Classic Cheesecake with Strawberry Sauce
For the Crust
- 2 cups graham cracker crumbs
- 1/2 cup salted butter, melted
- 2 tbsp granulated sugar
For the Cheesecake Filling
- 32 ounces cream cheese, at room temperature Use full fat blocks of cream cheese
- 1 and 1/2 cups granulated sugar
- 4 large eggs, at room temperature
- 1 cup sour cream, at room temperature Use full fat
- 2 tsp vanilla extract
For the Strawberry Topping:
- 1 lb strawberries, quartered Can use fresh or frozen – no need to thaw if using frozen
- 1/3 cup granulated sugar
- 3 tbsp water
- 1 tbsp corn starch
- 1 tsp vanilla extract
- pinch of lemon zest optional, but good
- splash of lemon juice optional, but good
- Make the Crust: Preheat oven to 350° F. Spray a 9 inch springform pan with nonstick spray and make sure the bottom is securely fastened. Stir together crust ingredients and press into prepared pan and up the sides a bit (see photos above). Bake this for 8 minutes. Set aside. Keep the oven on at 350. Fill a large pot with water and set it on your stove, and get out a large roasting pan – you'll need this for your water bath later.
- Make the Cheesecake Filling: Remember that your cold ingredients need to come to room temp before you start or the filling won't turn out. In a large mixing bowl, cream softened cream cheese with electric mixer until creamy, about 1-2 minutes. Add the sugar & mix until just incorporated.

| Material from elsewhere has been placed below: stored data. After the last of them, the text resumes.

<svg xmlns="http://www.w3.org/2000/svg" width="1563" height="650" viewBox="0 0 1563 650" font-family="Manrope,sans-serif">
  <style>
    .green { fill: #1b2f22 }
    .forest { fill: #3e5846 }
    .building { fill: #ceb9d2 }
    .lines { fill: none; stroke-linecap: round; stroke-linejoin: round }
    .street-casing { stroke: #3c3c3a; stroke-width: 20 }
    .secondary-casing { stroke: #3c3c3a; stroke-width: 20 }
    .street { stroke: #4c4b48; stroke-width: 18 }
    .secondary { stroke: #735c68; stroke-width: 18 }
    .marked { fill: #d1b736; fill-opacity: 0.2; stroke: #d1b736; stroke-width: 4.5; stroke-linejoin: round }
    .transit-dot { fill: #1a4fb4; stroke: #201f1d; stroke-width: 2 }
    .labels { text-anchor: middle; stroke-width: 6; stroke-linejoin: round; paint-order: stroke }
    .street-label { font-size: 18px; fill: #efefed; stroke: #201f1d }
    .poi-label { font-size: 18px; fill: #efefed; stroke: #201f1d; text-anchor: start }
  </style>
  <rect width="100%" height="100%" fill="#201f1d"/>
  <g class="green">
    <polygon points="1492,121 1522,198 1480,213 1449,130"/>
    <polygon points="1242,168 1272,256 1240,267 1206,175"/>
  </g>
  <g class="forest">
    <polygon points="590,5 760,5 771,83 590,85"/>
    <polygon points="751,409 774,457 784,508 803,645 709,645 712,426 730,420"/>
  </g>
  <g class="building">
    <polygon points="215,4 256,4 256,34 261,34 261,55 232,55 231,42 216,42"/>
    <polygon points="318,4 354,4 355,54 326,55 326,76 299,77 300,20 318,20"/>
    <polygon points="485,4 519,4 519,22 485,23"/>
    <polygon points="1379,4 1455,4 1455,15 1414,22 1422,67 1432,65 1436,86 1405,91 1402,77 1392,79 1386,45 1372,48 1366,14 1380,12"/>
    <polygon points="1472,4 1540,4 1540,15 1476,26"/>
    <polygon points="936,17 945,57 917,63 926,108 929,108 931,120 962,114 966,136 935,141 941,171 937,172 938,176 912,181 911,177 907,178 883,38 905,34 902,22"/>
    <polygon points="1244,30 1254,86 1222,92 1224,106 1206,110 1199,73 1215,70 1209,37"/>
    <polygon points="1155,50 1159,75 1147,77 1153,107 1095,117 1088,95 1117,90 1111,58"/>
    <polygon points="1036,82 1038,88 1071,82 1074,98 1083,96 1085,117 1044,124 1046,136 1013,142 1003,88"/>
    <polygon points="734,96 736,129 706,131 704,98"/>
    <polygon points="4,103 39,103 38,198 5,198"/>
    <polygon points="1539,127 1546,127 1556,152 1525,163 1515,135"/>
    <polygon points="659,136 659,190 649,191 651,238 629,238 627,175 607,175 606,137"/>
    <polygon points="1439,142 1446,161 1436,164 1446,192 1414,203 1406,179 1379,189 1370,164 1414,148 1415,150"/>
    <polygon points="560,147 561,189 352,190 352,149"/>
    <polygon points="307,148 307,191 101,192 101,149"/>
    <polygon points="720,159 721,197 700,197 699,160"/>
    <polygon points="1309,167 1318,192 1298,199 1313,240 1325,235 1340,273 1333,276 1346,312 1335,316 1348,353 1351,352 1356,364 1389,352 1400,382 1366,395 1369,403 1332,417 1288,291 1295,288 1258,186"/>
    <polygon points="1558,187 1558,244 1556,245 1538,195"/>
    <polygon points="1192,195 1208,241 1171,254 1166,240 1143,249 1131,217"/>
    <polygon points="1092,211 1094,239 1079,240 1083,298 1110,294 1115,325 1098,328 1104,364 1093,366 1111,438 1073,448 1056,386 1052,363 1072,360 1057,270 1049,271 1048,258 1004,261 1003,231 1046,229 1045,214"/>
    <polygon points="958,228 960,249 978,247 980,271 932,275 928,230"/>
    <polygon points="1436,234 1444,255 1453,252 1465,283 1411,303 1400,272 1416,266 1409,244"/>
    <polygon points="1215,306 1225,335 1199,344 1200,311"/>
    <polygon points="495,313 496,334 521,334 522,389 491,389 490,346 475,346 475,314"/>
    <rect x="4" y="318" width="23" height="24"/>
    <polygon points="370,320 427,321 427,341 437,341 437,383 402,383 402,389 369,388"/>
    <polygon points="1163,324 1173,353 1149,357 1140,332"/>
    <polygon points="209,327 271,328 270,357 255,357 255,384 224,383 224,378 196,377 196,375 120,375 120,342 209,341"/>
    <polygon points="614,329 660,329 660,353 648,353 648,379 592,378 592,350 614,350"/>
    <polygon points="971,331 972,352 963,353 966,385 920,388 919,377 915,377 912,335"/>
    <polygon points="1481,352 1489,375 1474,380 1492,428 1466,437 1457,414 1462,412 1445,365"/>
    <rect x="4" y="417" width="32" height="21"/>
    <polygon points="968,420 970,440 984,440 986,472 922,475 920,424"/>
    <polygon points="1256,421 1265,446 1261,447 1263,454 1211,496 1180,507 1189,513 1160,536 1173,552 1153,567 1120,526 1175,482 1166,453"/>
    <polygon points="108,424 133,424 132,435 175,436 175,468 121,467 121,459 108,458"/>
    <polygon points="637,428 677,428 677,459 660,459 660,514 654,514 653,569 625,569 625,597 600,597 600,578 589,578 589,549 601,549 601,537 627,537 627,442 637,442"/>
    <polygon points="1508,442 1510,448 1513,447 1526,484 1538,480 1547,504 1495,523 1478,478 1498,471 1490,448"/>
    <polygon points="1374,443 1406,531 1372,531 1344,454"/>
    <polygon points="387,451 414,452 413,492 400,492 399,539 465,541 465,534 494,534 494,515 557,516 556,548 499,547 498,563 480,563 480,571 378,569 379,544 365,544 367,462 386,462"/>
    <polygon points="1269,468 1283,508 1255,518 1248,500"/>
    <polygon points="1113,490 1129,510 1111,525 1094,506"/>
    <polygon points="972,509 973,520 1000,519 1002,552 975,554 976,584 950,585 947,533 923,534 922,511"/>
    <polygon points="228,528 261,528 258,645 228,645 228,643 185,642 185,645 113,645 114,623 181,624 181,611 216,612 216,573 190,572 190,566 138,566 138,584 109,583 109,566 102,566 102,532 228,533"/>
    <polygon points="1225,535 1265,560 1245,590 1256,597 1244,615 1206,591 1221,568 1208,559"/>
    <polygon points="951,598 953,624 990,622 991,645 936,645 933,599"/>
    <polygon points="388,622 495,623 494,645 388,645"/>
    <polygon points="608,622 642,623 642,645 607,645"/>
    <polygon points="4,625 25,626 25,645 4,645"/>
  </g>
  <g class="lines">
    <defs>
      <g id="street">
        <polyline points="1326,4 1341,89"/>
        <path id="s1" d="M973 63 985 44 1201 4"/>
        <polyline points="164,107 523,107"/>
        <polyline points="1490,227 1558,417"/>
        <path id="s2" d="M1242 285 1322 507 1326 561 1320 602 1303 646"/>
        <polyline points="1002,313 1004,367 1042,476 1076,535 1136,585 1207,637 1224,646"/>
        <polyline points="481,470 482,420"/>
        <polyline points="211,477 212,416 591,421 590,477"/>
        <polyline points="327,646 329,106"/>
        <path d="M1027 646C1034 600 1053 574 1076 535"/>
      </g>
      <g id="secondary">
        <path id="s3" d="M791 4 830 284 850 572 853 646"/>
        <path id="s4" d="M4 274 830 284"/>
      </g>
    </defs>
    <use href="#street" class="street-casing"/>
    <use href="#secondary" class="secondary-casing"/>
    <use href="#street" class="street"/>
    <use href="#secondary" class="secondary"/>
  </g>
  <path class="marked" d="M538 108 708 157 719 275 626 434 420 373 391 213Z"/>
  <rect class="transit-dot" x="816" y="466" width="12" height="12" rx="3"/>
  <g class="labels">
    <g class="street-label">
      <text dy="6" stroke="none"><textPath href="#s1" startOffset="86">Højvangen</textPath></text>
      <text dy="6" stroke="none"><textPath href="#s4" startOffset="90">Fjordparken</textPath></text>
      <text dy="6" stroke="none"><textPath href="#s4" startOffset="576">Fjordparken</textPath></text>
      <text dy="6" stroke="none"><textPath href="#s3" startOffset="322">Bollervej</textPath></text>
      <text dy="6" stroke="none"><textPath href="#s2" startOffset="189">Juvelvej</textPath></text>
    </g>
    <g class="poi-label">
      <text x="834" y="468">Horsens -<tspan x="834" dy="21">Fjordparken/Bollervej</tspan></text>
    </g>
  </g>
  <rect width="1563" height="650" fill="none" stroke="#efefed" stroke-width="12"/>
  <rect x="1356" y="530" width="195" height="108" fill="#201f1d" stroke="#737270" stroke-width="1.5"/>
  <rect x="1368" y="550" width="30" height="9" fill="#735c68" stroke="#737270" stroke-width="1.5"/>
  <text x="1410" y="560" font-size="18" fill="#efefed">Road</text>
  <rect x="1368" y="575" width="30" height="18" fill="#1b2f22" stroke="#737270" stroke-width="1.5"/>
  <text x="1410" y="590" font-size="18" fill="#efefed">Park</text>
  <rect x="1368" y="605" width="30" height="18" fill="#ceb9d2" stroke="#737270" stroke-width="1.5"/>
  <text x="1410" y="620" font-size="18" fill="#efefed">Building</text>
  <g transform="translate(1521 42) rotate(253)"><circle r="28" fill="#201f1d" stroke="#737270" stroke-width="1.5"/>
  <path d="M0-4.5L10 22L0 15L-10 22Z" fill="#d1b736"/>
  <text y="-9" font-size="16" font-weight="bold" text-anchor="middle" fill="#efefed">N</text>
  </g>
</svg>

Scrape the sides of the bowl with a rubber spatula as you go. Add the eggs one at a time, mixing on medium speed after each until just incorporated. Add the vanilla and sour cream, and mix until just incorporated. Pour the batter over the baked and cooled crust, and smooth the top with a spatula.
- Prepare the Water Bath + Bake: Bring the pot of water to a boil. Set your springform pan on a rack positioned in the center of the oven, and place the roasting pan on the rack below, or wrap the base of the cheesecake pan in foil and place it inside a 10-inch cake pan, inside the roasting dish. Pour the boiling water into the roasting pan. Both of these methods ensure no leaks.Bake for 88-94 minutes. When done, the cheesecake will have only a slight wobble in the center, and the edges will appear set. A knife inserted into the edge will come out clean, and will have a bit of thick batter when inserted into the center.Turn off the oven and crack the door open. Let the cheesecake cool in the oven for 1 hour before removing it.
- Cheesecake Cooling:Once the hour is up, remove the pan from the oven. Remove foil and set the springform pan on a wire rack. Let cool completely at room temp, then cover with foil and refrigerate at least 6 hours or up to 1 day before removing from the pan and serving.
- Make the Strawberry Sauce: Stir together the cornstarch and water in a small bowl, making sure the cornstarch is fully dissolved. Add this and remaining sauce ingredients to a pot on the stove over medium heat. Stir, and bring the mixture to a simmer. Once simmering, cook for 5 minutes, stirring constantly. Remove from heat and allow to cool. It will thicken more and more the longer you let it cool. Store in the fridge in an airtight container until ready to use.
- Serve + Store: Once cheesecake has chilled, remove it from the springform pan and serve with the strawberry sauce! Keep leftovers, well covered, in the fridge for 3-4 days.